Johnny nodded. Why not? Anything to keep his mind off Alice and Mel. And their kid.
“Tell me about the kids.” Johnny didn’t have a lot of experience with kids. Like, none. Even when he’d been a kid, he didn’t really know how to relate to them. He was the quiet boy in school and in the dugout. “How old are they?”
“I think anywhere from about nine to twelve or thirteen.”
“Old enough to tie their own shoes, then.” In other words, about Zach’s age.
“Yet still young enough that they don’t think they know everything,” Javier added with a slight smile. “About baseball, at least.”
“So these kids should be coachable.” When he’d been that age, he’d soaked up every tip and tidbit of information about the game. He’d been eager to learn and apply the knowledge to his rapidly growing skills.
Could he be the kind of mentor he’d had back then? Could he pass down his knowledge of the game to the next generation? He hoped so.
“They’re good kids. Some of them may have caught a bad break. Single parent homes, families fallen on hard times. Some of these boys might be homeless or in foster care.” Javier was starting to make Johnny a little nervous. He’d been one of those kids. He’d known hard times. Lived with a single mother who’d worked too much. Without a father or a man to look up to.
Until his coach had stepped up.
“I guess you’ve got your man.” Johnny hoped he could be the kind of man these kids needed. “Just give me the time and place.”
“I knew I could count on you. The camp starts Monday. Here’s your contact at the Harrison Foundation.” The manager handed him a slick business card. Johnny’s heart seized as he read the name.
Alice Harrison, Director
“She’s a great gal. Professional. Knowledgeable.” Javier seemed not to notice all the air had been sucked out of the room. “You’ll love her.”
Oh yeah. Johnny had loved her. He’d once loved her even more than he loved the game.
Zach was off playing video games, so Alice took the opportunity to work on last minute details for this week’s minicamp. She went over the schedule again, making a slight change in the rotation. She cross-checked the participant roster with the t-shirt order, making sure they had the right sizes ordered for each of the players. Tomorrow she and Zach would sort the shirts into groups for easy distribution at the sign-in station. Everything seemed to be in place. It should be—she’d been doing this so long, the program practically ran itself. But for some reason, she had a nagging feeling that this year wasn’t going to be as easy as she’d hoped.

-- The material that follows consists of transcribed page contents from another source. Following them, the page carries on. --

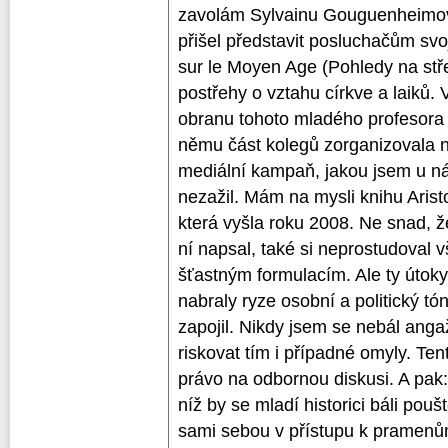
zavolám Sylvainu Gouguenheimovi,
přišel představit posluchačům svo
sur le Moyen Age (Pohledy na st
postřehy o vztahu církve a laiků. 
obranu tohoto mladého profesora z
němu část kolegů zorganizovala n
mediální kampaň, jakou jsem u nás
nezažil. Mám na mysli knihu Arist
která vyšla roku 2008. Ne snad, ž
ní napsal, také si neprostudoval vš
šťastným formulacím. Ale ty útok
nabraly ryze osobní a politický tó
zapojil. Nikdy jsem se nebál anga
riskovat tím i případné omyly. Tent
právo na odbornou diskusi. A pak:
níž by se mladí historici báli pou
sami sebou v přístupu k pramenům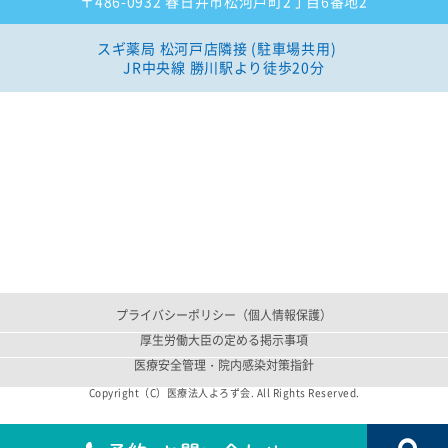
〒486-0932 春日井市松河戸町2丁目6番地2
スギ薬局 松河戸店隣接 (駐車場共用)
JR中央線 勝川駅より徒歩20分
プライバシーポリシー（個人情報保護）
厚生労働大臣の定める掲示事項
医療安全管理・院内感染対策指針
Copyright（C）医療法人よろず会. All Rights Reserved.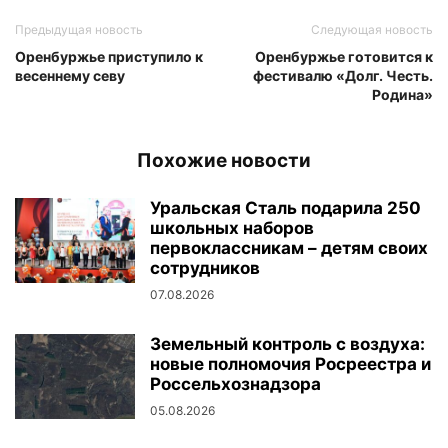
Предыдущая новость
Следующая новость
Оренбуржье приступило к
Оренбуржье готовится к
весеннему севу
фестивалю «Долг. Честь.
Родина»
Похожие новости
Уральская Сталь подарила 250
школьных наборов
первоклассникам – детям своих
сотрудников
07.08.2026
Земельный контроль с воздуха:
новые полномочия Росреестра и
Россельхознадзора
05.08.2026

She took one last look at her notes, hoping whatever it was would work itself out by Monday, and closed the file. She took a deep breath and opened the other file she’d been working on. The one with the nearly completed application packet to the teacher credential program she planned on enrolling in for next fall. She’d managed to graduate before Zach was born, but her dream of becoming a teacher had been put on hold.
She had the application, resume, test scores and letters of recommendation. But for some reason, she still wasn’t satisfied with her essay. She’d rewritten the darn thing so many times, it might as well be a novel. She knew exactly what the problem was.
She wasn’t afraid of not being accepted. That was the easy part. She’d graduated with a near perfect grade point average. She’d taken all the preparatory courses and tests. The only reason she hadn’t gone straight from her undergraduate program to the credential program was because she’d gotten married, had a baby and moved out of state.